- Task item
Retype the range from the line holding "KARE Design" to the last line of the listing, inclusive, exactly as it appears and with nothing else.

----- Listed records

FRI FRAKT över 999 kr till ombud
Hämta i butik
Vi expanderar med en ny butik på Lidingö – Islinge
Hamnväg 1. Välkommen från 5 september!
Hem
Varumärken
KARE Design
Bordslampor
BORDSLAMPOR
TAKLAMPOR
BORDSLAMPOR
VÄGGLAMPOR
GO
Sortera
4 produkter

----------

- Your response
KARE Design
Bordslampor
BORDSLAMPOR
TAKLAMPOR
BORDSLAMPOR
VÄGGLAMPOR
GO
Sortera
4 produkter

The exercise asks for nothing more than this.